# Can't Download Novacom - Any Mirrors?



## sundevil98 (Jul 13, 2012)

I'm having problems getting my Touchpad to connect to my PC when putting it in the USB mode (power + volume up)...

I think there's something wrong with my Novacom installation when using the WebOS SDK. So, instead, I've tried the Universal novacom installer and it does nothing (freezes up after starting). I've tried downloading the WebOS Doctor for the Touchpad and I can't access it.

I'm thinking that something is wrong with http://palm.cdnetworks.net (can't link through). Can anyone else verify?

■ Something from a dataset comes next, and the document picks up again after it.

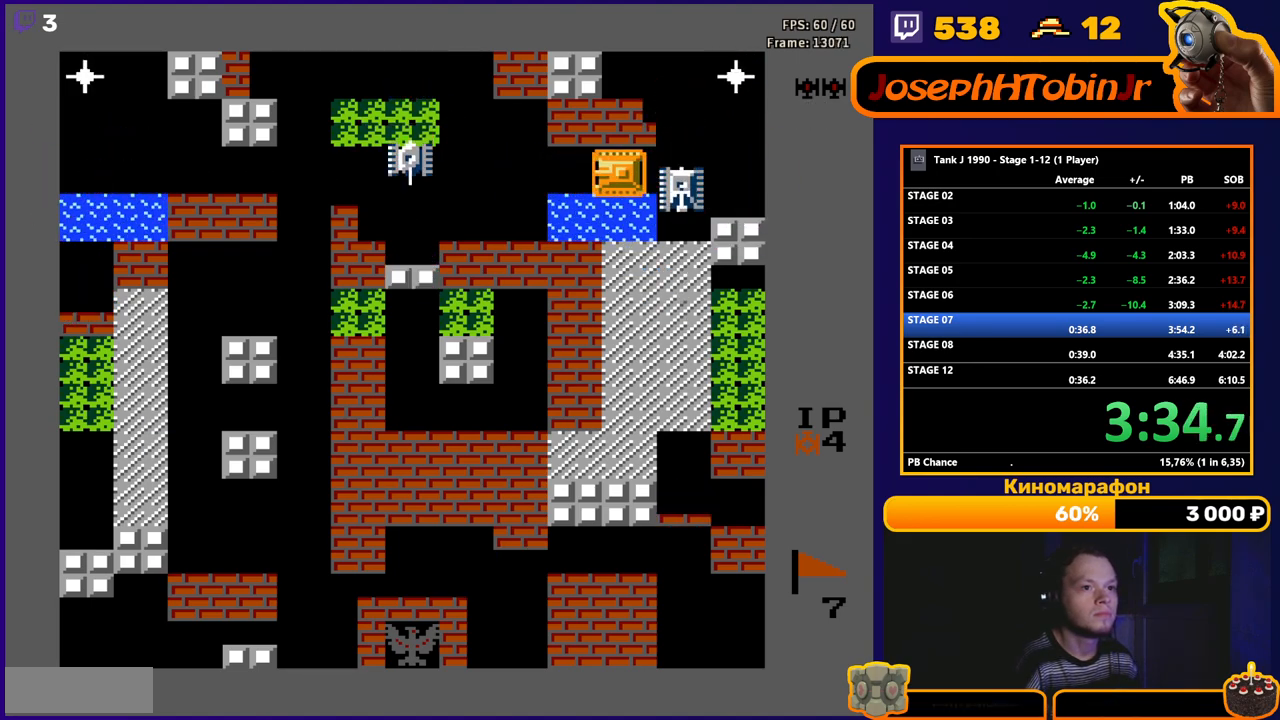
{"buttons": ["B", "DPAD_LEFT"], "events": [[167, "DPAD_LEFT", "up"], [183, "DPAD_DOWN", "down"], [233, "B", "up"], [433, "DPAD_DOWN", "up"], [433, "DPAD_LEFT", "down"], [450, "B", "down"]]}
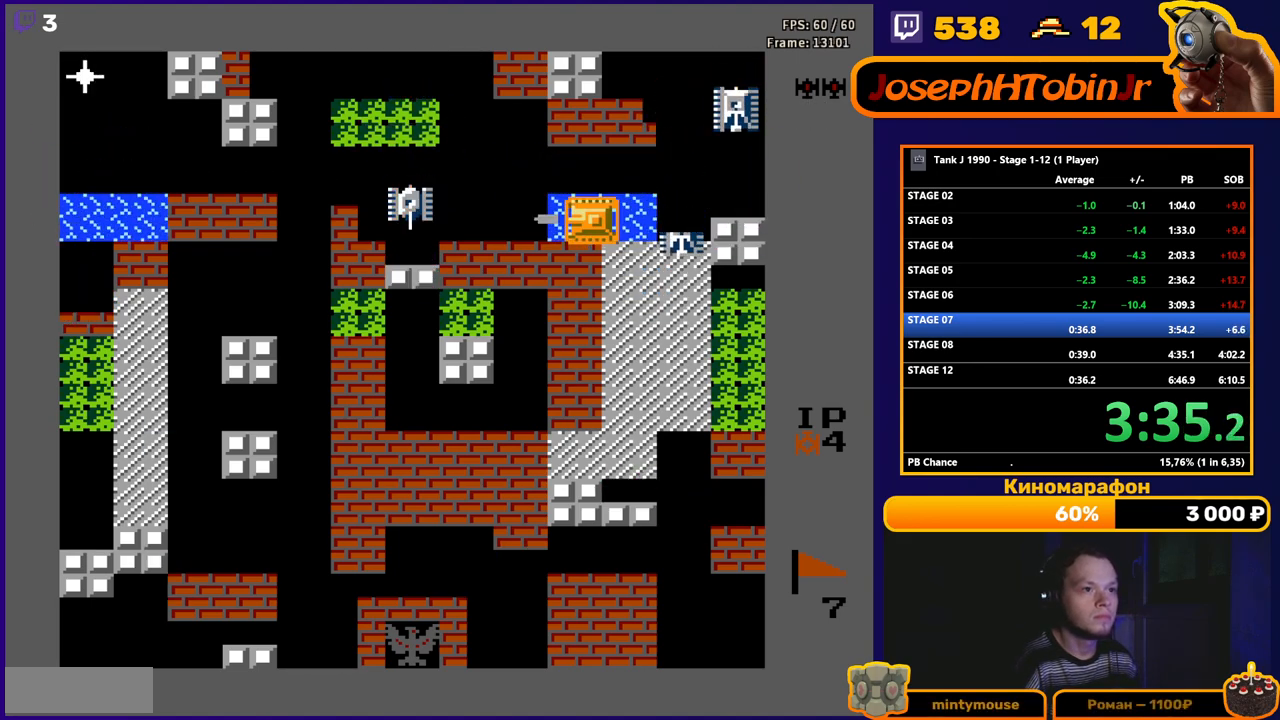
{"buttons": ["B", "DPAD_RIGHT"], "events": [[67, "DPAD_LEFT", "up"], [67, "DPAD_RIGHT", "down"], [83, "B", "up"], [400, "B", "down"]]}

Is there a copy of a novacom installer that doesn't come from palm.cdnetworks.net?


----------



## sundevil98 (Jul 13, 2012)

OK, So, I verified with my work computer that http://palm.cdnetworks.net is down.

Does the Universal Novacom Installer try to access this site when installing?

Can anyone see if they can get the Universal Novacom Installer to work on their computer?

Anyone know if palm.cdnetworks.net is down for good, or if it's just having issues??

Or, does anyone have a link to download _novacom_-win-64.tgz?


----------



## bizimoto (Jan 16, 2012)

try this:

http://downloads.help.palm.com//opensource/novacom/novacom-win-32.tgz
http://downloads.help.palm.com///opensource/novacom/novacom-win-64.tgz


----------



## sundevil98 (Jul 13, 2012)

Thank you!


----------